I have my original Social Security card. I applied for it and got it when I was in High School and was about to get my first real job. Printed at the bottom is "FOR SOCIAL SECURITY AND TAX PURPOSES -- NOT FOR IDENTIFICATION". This "Not for Identification" business is often misconstrued. It is usually taken to mean that your Social Security number is not some kind of ID or identification number. That's not what is meant. Because the very same card also says "For Social Security and Tax Purposes". What is actually meant is that the card itself is not to be used for identification. That's because the card itself was not designed to provide positive identification.
And that is a nice bridge. This post is an update to a previous post about Positive Identification (see http://sigma5.blogspot.com/2016/04/positive-identification.html). If you reread it you will find it links to previous blogs. I have been weighing in on privacy issues for some time now. Although the trend continues the details keep changing. And there have been several important changes since my last post over two years ago.
I spent some time in the post I linked to on the fingerprint identification system Apple had implemented. You placed your finger on the correct spot on the phone and it would read your fingerprint. If it recognized it the phone would unlock. The phone positively identified you by analyzing your fingerprint.
Apple has since moved on to facial recognition. Smart phones have had cameras in them for some time. Even my old fashioned flip-phone now comes equipped with a camera. My phone doesn't have enough computer power to do facial recognition but newer iPhones do. They take a picture and supplement it by measuring other characteristics of your face. If it's a match you have been positively identified and your phone unlocks.
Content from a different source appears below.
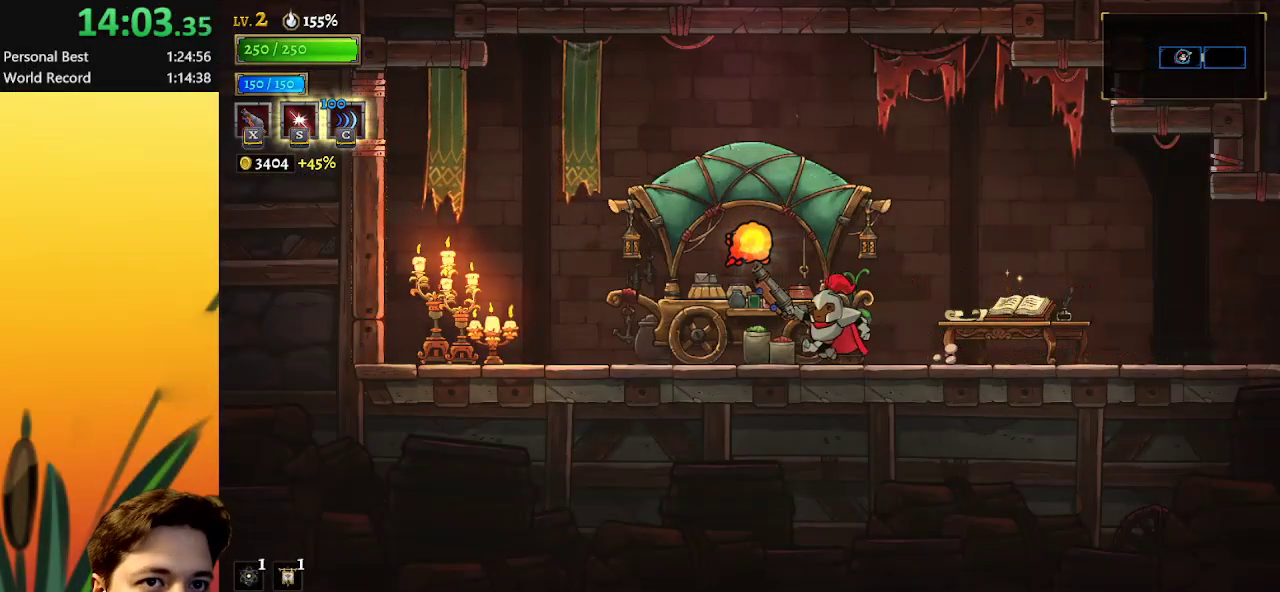
{"keys": [], "events": [[117, "up", "down"], [167, "left", "up"], [217, "up", "up"]]}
It is important to recognize there are limitations. First of all, what the phone is doing is matching your current face to one that was identified to the phone during the phone's "setup" procedure. So the phone knows that, relatively speaking, you are you. But absolutely speaking it doesn't know who you are. Also, it is possible to fool the recognition system. This was true of the older fingerprint system and it continues to be true of the facial recognition system. But everybody expects that the process will be updated and enhanced as time goes by so that it becomes harder and harder to do this. Even now, it takes a lot of skill and effort to fool either system. It takes deliberate effort and a considerable amount of knowledge.
But the identification is only relative. The phone recognizes you as the owner because it has been told that you are the owner. But it doesn't know who you are. And the same is true more generally. The analysis I did pointing out that there is really no way the current system can absolutely tie a specific person to a specific birth certificate is still true. And using CODIS or some other DNA based system to create an absolute connection continues to get easier and easier from a technical perspective.
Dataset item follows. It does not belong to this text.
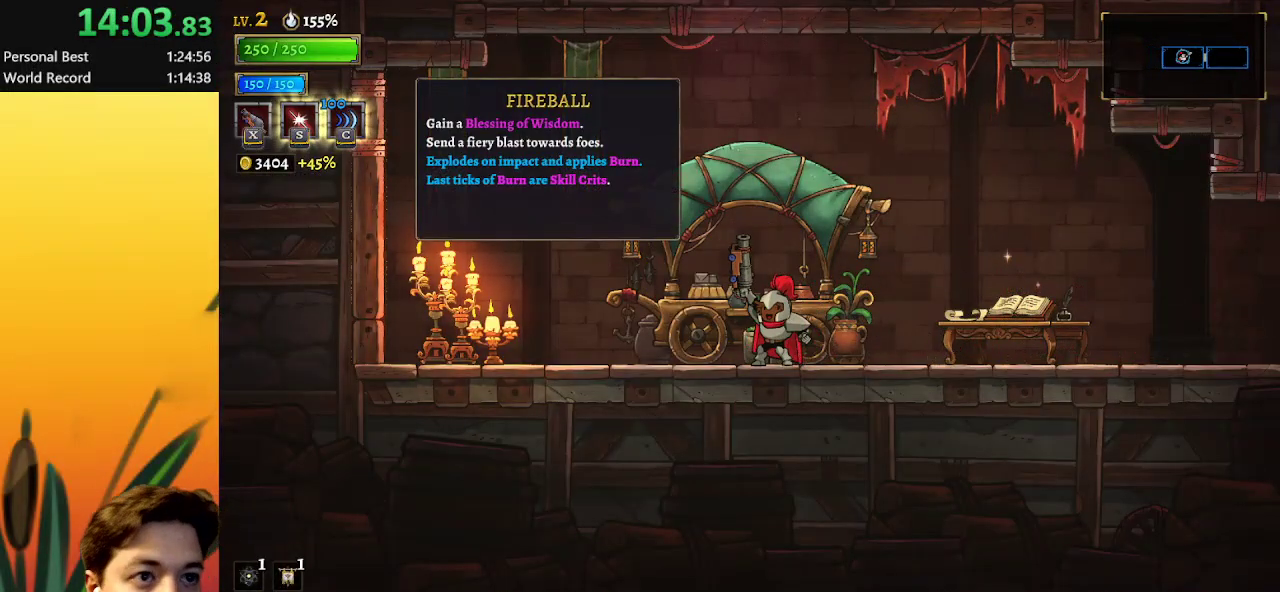
{"keys": [], "events": []}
CODIS has added 7 additional STRs in 2017 so it is now using using 20. But nothing has moved from a political perspective. There are still tight restrictions on what gets put into a CODIS database. There has been no move to CODIS newborns, for instance. And if smartphone makers are thinking about using DNA for identification I don't know about it.
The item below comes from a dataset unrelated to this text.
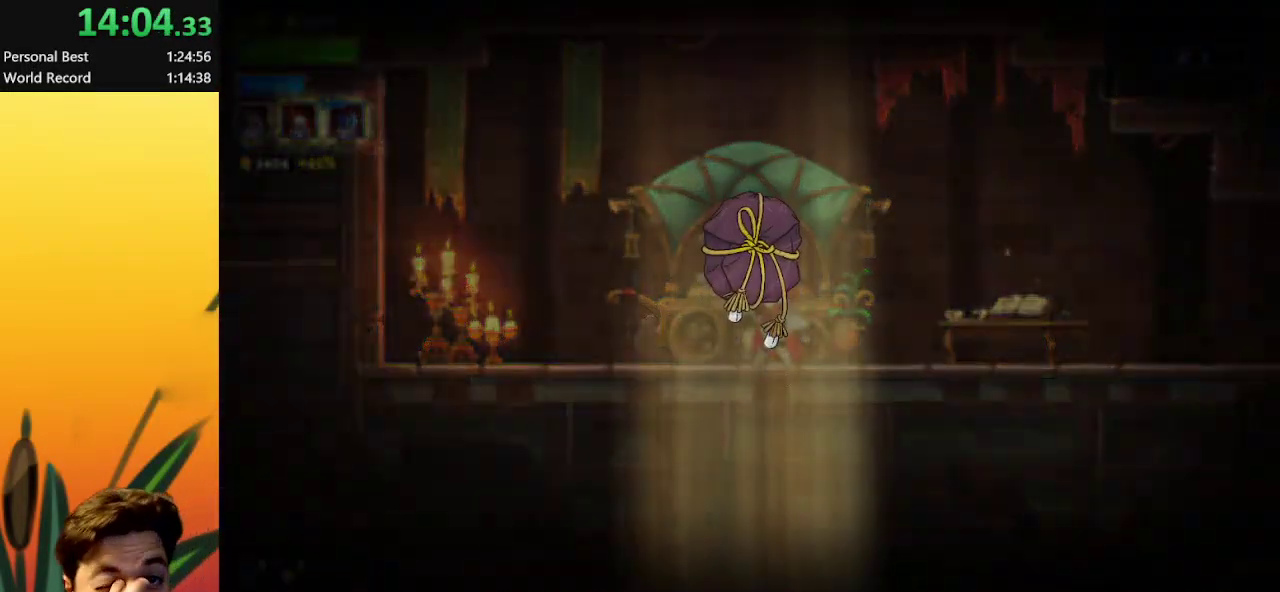
{"keys": [], "events": []}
But there has been big developments on the identification front. These developments are with respect to relative identification. But they are so pervasive and extensive that they have rendered the difference between relative and absolute identification moot.
We have known for a long time that tech companies were collecting a lot of data about us. Google famously saves every search ever made. Initially this was supposed to be so they could analyze it and optimize their algorithms to give you a more useful answer. But it soon became apparent that they were not just using it as some sort of anonymous pile of data that helped in search optimization. They were using it to identify each and every one of us. They would then develop a profile of each of us which they would sell to advertisers. The idea was this would allow advertisers to narrowly target their marketing to just the people most likely to be interested in the product.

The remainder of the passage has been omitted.